(RECORDS)

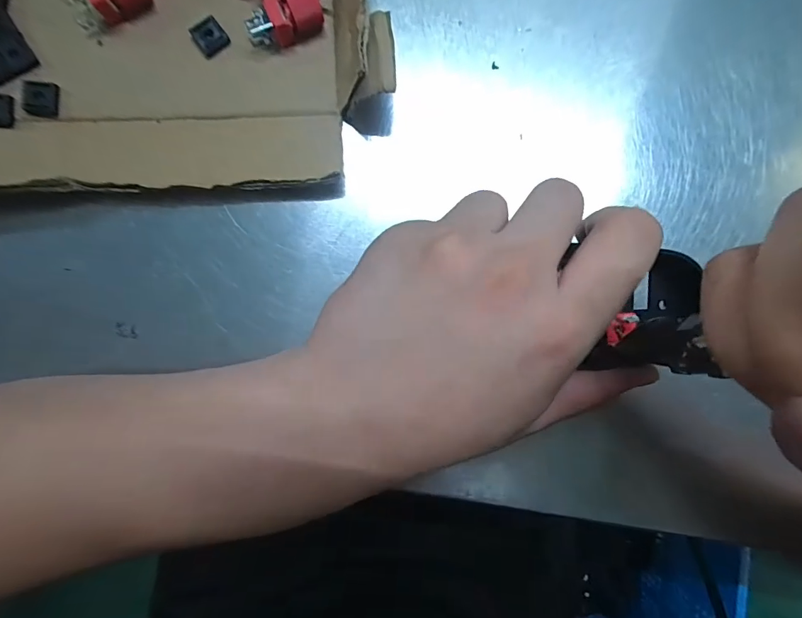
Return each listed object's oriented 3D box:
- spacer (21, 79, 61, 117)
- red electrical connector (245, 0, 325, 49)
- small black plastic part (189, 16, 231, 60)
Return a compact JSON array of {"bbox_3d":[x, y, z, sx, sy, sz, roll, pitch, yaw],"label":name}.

(REQUIREMENT) Write out the entries again word for word. Do not include the pictures.

(THE COMPLETED TASK)
Return each listed object's oriented 3D box:
- spacer (21, 79, 61, 117)
- red electrical connector (245, 0, 325, 49)
- small black plastic part (189, 16, 231, 60)
Return a compact JSON array of {"bbox_3d":[x, y, z, sx, sy, sz, roll, pitch, yaw],"label":name}.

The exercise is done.